19:00, heure du rendez-vous téléphonique fixé par texto. Pas de réponse au premier essai, ni dans les dizaines de minutes qui suivent. Trois quart d'heure plus tard, le compte WhatsApp de Marten de Roon, ses trois enfants en photo de profil, s'affiche en ligne. Pas le temps de dégainer que le Hollandais appelle déjà, s'excusant pour son retard. L'entraînement avait duré plus longtemps que prévu. Alors l'entretien s'allongera aussi - un bon 50 minutes. Symbole d'un gars sympa, mais aussi de la mentalité Gian Piero Gasperini. Avec l'Italien, l'entraînement est une bulle hors du temps où les joueurs doivent être à 100% du début à la fin. Encore plus ce mardi 4 août, jour de reprise après 48 heures de repos suite à la fin du Championnat. C'est comme ça, à l'Atalanta, on s'entraîne comme on joue. Intensément et sans compter les efforts - ni les minutes.

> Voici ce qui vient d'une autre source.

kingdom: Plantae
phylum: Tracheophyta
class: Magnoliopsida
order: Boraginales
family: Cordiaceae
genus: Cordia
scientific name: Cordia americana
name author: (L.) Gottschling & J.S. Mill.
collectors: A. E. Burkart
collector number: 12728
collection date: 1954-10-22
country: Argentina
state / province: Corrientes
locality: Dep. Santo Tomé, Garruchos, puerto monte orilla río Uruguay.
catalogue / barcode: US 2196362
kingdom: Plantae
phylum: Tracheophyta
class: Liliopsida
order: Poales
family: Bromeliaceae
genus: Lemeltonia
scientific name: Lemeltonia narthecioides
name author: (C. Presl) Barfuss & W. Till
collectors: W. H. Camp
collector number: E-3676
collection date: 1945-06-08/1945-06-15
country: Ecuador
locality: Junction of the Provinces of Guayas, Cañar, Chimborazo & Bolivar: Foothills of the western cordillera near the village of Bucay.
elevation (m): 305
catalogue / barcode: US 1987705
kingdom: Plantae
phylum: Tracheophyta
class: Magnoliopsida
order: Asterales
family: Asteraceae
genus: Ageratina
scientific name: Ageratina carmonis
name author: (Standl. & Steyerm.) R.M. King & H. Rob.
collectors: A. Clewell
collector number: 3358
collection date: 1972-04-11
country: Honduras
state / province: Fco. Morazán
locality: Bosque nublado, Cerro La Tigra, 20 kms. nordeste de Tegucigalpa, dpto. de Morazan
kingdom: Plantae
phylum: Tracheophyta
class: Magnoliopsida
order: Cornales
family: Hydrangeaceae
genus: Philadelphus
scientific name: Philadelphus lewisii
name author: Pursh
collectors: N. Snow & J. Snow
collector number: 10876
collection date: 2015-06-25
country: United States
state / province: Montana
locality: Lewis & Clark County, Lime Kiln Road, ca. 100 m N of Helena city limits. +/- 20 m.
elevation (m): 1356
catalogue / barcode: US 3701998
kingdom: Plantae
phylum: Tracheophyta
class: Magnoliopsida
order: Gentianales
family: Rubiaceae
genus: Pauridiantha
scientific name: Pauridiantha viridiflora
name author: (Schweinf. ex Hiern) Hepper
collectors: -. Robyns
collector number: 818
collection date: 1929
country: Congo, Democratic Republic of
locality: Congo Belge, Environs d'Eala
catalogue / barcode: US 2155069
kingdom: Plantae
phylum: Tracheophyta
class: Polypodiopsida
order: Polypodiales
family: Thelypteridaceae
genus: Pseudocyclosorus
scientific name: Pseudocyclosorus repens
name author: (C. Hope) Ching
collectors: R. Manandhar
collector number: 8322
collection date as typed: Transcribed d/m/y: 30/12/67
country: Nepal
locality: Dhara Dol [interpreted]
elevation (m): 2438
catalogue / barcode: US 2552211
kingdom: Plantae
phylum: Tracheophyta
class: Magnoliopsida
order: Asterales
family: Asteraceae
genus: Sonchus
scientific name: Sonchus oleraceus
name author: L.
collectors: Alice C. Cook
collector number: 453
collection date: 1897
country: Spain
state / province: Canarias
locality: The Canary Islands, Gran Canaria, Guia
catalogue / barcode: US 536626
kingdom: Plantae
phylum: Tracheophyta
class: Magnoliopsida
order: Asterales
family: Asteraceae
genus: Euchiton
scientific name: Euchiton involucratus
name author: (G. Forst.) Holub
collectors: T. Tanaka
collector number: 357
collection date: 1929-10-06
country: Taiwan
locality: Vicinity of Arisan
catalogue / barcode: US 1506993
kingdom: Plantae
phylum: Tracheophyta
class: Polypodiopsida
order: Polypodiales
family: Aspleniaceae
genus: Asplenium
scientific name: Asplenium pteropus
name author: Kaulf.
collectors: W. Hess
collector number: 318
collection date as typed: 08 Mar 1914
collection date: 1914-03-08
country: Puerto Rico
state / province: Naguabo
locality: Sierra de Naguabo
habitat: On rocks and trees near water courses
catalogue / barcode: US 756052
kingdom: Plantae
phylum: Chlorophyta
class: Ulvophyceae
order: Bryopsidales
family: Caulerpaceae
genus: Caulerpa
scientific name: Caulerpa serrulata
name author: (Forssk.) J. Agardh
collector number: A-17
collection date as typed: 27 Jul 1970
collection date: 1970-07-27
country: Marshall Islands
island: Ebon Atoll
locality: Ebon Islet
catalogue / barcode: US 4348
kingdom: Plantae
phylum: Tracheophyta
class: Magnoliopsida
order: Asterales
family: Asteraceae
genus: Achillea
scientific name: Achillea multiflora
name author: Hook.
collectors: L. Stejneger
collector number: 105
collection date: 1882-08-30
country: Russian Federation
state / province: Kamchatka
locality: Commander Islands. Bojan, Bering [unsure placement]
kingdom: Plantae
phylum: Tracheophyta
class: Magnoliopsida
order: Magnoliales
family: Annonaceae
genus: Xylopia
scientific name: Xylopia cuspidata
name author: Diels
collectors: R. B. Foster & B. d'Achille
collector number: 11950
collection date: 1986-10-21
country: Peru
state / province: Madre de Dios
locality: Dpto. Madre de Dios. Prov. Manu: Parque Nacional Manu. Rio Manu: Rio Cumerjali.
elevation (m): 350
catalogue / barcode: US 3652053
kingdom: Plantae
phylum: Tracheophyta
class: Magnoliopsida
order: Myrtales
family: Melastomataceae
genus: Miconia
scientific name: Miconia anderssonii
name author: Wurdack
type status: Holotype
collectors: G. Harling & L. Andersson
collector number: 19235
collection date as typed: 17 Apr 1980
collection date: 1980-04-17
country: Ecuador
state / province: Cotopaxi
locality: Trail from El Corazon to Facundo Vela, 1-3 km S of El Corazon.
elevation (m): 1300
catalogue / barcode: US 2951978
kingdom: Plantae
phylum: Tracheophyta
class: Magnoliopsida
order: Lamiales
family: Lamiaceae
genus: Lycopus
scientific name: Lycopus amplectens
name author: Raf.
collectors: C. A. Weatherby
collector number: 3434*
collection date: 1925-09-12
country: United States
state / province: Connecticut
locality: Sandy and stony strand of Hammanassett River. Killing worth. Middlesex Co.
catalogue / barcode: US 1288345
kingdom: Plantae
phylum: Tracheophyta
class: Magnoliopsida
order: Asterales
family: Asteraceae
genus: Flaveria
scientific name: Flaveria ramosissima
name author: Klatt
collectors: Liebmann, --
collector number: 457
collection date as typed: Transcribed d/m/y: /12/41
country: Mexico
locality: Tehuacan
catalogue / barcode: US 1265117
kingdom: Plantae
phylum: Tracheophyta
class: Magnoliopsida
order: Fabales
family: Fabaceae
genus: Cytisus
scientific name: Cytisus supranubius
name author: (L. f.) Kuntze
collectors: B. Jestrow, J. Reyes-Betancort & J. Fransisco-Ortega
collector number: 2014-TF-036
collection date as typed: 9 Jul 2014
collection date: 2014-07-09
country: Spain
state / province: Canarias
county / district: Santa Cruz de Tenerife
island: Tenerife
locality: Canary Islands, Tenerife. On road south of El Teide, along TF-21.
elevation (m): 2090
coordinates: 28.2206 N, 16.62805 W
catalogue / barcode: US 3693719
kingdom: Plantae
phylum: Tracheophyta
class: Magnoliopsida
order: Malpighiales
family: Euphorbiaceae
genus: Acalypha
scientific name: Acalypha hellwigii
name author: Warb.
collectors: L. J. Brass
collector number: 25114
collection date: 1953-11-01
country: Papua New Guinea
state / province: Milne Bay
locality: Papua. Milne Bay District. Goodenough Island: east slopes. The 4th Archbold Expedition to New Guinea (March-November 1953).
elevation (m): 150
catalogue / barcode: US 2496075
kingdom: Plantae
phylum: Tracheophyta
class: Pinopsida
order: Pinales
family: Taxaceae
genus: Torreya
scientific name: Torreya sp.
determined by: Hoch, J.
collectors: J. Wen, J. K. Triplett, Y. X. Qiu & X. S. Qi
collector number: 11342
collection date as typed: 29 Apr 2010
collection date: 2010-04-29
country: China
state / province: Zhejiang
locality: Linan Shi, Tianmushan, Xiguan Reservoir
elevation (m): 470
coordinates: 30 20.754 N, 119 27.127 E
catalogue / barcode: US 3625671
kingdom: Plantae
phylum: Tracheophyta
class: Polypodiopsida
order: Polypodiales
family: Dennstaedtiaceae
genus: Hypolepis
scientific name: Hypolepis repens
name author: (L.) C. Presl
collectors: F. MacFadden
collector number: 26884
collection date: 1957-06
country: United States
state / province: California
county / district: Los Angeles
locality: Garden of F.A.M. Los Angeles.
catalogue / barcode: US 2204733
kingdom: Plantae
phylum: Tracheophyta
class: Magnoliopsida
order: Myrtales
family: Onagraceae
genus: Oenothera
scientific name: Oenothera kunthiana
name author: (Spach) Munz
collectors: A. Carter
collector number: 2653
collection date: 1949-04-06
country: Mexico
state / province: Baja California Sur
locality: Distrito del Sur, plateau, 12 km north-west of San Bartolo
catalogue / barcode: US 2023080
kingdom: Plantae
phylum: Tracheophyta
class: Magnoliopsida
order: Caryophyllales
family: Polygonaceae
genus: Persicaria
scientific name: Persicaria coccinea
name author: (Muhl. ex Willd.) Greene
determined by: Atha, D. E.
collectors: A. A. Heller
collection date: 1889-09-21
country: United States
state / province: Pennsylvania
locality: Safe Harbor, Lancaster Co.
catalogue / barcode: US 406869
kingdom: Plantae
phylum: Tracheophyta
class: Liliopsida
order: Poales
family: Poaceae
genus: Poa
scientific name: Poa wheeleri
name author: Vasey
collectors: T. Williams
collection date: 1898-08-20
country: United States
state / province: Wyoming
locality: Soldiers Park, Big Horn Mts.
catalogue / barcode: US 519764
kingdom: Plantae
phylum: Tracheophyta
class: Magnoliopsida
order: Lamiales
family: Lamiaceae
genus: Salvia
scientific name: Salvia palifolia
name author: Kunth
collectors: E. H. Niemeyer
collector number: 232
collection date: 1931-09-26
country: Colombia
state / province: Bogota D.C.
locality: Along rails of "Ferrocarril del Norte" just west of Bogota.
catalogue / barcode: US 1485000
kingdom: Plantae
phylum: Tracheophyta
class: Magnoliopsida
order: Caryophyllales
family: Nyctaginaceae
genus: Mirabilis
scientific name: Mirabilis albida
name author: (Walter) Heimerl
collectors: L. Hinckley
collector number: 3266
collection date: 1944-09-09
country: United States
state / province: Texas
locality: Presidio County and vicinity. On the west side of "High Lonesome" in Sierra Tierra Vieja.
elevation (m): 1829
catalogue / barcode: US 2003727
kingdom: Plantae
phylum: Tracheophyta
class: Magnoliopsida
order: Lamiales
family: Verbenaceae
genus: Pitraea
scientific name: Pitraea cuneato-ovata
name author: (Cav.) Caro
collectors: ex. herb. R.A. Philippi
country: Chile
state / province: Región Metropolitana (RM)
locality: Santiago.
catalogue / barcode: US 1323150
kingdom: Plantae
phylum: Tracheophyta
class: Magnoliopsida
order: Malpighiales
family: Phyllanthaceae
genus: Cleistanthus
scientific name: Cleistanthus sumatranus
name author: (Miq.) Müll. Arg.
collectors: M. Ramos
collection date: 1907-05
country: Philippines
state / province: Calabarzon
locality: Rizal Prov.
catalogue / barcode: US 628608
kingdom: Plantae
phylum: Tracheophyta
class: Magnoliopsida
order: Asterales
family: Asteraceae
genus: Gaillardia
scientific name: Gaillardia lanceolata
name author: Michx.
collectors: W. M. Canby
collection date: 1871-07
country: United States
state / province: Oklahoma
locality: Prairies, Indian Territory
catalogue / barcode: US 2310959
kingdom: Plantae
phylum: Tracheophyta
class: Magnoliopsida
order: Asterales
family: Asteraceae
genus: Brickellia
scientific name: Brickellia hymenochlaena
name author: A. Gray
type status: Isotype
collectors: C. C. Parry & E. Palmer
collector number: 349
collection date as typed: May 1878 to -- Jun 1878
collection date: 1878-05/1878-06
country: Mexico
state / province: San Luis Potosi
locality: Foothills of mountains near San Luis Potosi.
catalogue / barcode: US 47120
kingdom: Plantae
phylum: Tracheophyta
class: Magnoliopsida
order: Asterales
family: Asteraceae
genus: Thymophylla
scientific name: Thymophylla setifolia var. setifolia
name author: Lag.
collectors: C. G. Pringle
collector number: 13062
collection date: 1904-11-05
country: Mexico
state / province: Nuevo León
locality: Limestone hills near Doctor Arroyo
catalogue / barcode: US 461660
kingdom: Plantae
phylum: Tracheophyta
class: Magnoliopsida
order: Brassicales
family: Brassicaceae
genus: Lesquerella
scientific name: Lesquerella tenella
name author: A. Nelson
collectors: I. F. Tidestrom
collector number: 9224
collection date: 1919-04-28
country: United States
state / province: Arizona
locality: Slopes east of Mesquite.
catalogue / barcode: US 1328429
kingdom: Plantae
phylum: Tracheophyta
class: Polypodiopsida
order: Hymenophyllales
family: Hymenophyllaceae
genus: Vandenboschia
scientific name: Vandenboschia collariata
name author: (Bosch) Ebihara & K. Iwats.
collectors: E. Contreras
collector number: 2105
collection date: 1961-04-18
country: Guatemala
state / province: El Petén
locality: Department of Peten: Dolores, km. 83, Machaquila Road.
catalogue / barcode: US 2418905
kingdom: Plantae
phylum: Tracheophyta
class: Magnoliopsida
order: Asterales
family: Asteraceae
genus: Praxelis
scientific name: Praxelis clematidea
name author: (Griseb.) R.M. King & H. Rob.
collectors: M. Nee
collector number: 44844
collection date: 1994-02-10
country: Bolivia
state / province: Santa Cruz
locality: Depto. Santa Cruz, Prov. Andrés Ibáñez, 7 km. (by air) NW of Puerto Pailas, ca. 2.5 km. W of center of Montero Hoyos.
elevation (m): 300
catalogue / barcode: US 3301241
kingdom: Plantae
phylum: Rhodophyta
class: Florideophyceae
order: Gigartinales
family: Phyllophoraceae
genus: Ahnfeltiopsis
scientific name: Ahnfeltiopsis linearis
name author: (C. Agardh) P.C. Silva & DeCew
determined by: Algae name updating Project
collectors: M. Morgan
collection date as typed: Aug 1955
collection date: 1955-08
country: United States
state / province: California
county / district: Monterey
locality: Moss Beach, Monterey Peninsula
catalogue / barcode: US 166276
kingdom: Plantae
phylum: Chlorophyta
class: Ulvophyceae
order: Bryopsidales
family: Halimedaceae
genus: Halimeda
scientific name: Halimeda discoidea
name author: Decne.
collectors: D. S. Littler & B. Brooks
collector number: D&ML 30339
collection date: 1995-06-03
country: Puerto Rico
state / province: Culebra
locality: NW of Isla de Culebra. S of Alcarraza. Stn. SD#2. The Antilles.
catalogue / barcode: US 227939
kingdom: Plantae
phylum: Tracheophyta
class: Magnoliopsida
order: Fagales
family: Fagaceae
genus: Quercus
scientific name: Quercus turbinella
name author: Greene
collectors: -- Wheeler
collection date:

«Votre bio Twitter dit : «Résumé de la vie de footballeur en Italie : quand on gagne, j'ai la meilleur table au restaurant et je ne paye rien. Quand on perd, c'est ma femme qui appelle». Histoire vraie ou bonne blague ?
(Rires) On va dire que c'est un mélange des deux. Les Italiens sont des émotifs, des passionnés. Quand il y a quelque chose de bien, alors tout va bien, ils t'aiment ils t'embrassent, c'est la fête. Et quand tu fais quelque chose de mal, et pas seulement dans le football, alors ils deviennent énervés, tristes. Parfois on sort et on nous dit «oh, c'est fantastique de vous voir, je vous paye le diner», mais quand tu perds, il vaut mieux ne pas en parler. Ou alors c'est ma femme qui appelle pour être tranquille. C'est comme ça que fonctionnent les Italiens, et c'est aussi pour ça que j'adore ce pays.

D'ailleurs, sur les réseaux sociaux, vous n'hésitez pas à blaguer, à vous tourner en autodérision. C'est devenu rare dans le football.
Ma mentalité, et c'est ce que j'aime faire, c'est faire des choses un peu différentes de la norme. Parce que sur les réseaux sociaux, beaucoup de footballeurs écrivent les mêmes choses «on a fait un bon match, le prochain sera mieux» et je pense que des fois c'est bien de faire des blagues et de parler avec les gens. Je peux être énervé d'avoir marqué un but contre-mon-camp mais je préfère en rire que de me confondre en excuse car on ne peut pas l'effacer.

«Personne n'aurait parié 1 euro sur nous»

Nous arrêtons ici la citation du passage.